(Saved data entries)
--- START ---

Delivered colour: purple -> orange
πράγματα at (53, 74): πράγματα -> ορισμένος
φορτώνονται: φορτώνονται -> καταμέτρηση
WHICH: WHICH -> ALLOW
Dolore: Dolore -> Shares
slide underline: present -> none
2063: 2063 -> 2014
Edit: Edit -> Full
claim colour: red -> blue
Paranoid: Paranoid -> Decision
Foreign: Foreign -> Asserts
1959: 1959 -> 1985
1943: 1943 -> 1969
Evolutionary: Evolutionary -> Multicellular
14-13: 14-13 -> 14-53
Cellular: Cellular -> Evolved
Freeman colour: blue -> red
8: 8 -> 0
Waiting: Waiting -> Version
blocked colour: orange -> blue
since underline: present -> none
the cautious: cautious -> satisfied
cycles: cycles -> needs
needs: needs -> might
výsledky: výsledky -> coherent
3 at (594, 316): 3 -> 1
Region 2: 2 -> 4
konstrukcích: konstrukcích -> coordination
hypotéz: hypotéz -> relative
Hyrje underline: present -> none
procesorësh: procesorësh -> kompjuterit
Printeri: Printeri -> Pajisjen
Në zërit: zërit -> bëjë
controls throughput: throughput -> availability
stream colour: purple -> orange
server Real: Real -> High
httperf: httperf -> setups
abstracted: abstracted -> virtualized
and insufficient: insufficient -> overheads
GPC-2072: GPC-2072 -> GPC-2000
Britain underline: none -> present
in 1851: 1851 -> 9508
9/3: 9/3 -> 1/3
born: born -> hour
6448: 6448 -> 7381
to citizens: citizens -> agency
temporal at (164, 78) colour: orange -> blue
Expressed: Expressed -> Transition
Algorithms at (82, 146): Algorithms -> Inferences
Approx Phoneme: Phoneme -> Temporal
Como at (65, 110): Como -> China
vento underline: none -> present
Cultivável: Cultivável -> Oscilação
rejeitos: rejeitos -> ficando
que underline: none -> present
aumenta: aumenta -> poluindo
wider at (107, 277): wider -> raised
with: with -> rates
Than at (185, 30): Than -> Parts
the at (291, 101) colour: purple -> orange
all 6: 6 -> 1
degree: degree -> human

--- END ---

**Goal of the exercise**
Copy the lines from the first line of the records through the line containing "Paranoid: Paranoid -> Decision", both included, without changing anything.

**Reply to the exercise**
Delivered colour: purple -> orange
πράγματα at (53, 74): πράγματα -> ορισμένος
φορτώνονται: φορτώνονται -> καταμέτρηση
WHICH: WHICH -> ALLOW
Dolore: Dolore -> Shares
slide underline: present -> none
2063: 2063 -> 2014
Edit: Edit -> Full
claim colour: red -> blue
Paranoid: Paranoid -> Decision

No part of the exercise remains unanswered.